- _PROVIDED TEXT_
------------
Welcome to the Brains of Morbius! Here, the geek intellects of Ken and Mike will merge to talk about pop culture, games, fantasy, Doctor Who, and related magnificence. Join the discussion!
Let’s get this underway with our respective takes on the best stories of our mutually favorite TV show, Doctor Who. First off, the Top 5 of Classic Who:
Mike’s #5. Inferno
A Doctor Who “mirror universe” story, by all rights, should be all sorts of juicy fun. And while there are no evil goatees here, the Alt-Brigadier’s sinister eye patch lets the viewer know pretty quickly that this is going to be fun. What makes this particular story so compelling is the fact that when the Third Doctor is flung into a parallel dimension, he still fights just as hard to save it, even though it’s populated by the evil counterparts of his friends … and he’s devastated when, for once, he fails to save the day. It makes his grim determination to succeed in saving his “own” Earth in the final episode even more gripping.
Ken’s comment: By rights, a 7-part story shouldn’t work. Hell, they often had a tough time maintaining a good story across 6 episodes! Don Houghton wrote an amazing script, and you could tell the actors relished playing their “evil” selves. The Doctor’s failure IS devastating and really well handled. It’s also notable for being one of the few stories in those continuity-light years to actually be referenced in a later story (“The Mind of Evil,” also written by Houghton.)
Ken’s #5. The Curse of Fenric
Doctor Who is usually never better than when its roots are showing, and when those roots are Hammer Films, it’s impossible not to embrace the eeriness. McCoy’s Doctor is at his mysterious, Machiavellian best, manipulating everyone on chessboards both real and metaphorical. The creepy atmosphere, superb acting, and plot payoff make up for the iffy vampire effects.
Mike’s comment: “Fenric” is by far the most ambitious story of the McCoy years, and it pays off in spades. It’s clever, gloomy, and brooding – a far cry from his hammy first season. There are many moments where you’re not quite sure what the Seventh Doctor’s really up to. If only McCoy had been given the opportunity to build on this for one more season….
Mike’s #4. The Tomb of the Cybermen
Troughton’s performance in this “base under siege” story is so powerful that it’s left its mark on pretty much every other actor to have played the role, even up to today. As the Tomb is discovered, the Second Doctor acts the innocent fool, bumbling around and wondering what’s going on … but as the story unfolds, it’s clear that he’s manipulating everyone else to do what he wants, and to do whatever’s necessary to stop the Cybermen. Troughton somehow manages to be heroic and funny while being dark and ruthless and calculating all at the same time, and it’s a treasure to watch.
Ken’s comment: It’s a classic tale, no doubt about it. The emergence of the Cybermen from their tomb is brilliant. I have trouble with some of the supporting characters – like the tough-talking and somewhat dumb Captain Hopper – but Troughton’s Doctor is a must-watch bundle of energy, even though I don’t see him as the manipulator you describe. I’ll have to look for that on a rewatch! The Doctor-Jamie-Victoria relationship is delicious fun.
------------
Structured pose outputs
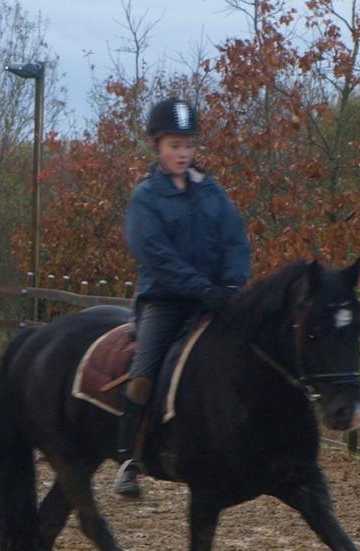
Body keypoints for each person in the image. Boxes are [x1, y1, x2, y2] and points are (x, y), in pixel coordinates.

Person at [115, 96, 252, 498]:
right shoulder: (146, 198)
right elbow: (156, 256)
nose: (183, 153)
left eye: (188, 145)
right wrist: (202, 289)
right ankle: (127, 457)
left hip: (216, 299)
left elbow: (236, 240)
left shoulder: (211, 192)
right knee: (144, 370)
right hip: (166, 301)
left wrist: (231, 286)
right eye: (175, 145)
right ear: (157, 146)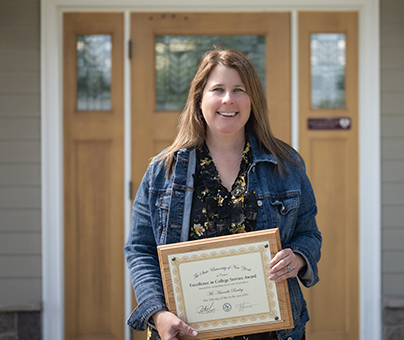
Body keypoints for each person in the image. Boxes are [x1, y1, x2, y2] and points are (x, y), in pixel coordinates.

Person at [124, 48, 321, 340]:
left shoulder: (287, 165)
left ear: (253, 100)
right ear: (199, 99)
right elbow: (140, 250)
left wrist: (299, 258)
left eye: (239, 90)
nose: (228, 99)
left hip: (273, 333)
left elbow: (309, 234)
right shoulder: (161, 171)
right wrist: (158, 313)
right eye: (218, 89)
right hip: (189, 333)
------------
- _PROBLEM DESCRIPTION_
Decide whether each statement below agrees with the Doctor Who post, answering yes or no and quoting the words of the post that settle it.
1. Inferno runs for seven parts.
2. "The Mind of Evil" had a different writer from Inferno.
3. Ken finds the vampire effects in The Curse of Fenric convincing.

- _REPLY TO THE TASK_
1. Yes: "By rights, a 7-part story shouldn’t work."
2. No: "also written by Houghton."
3. No: "make up for the iffy vampire effects."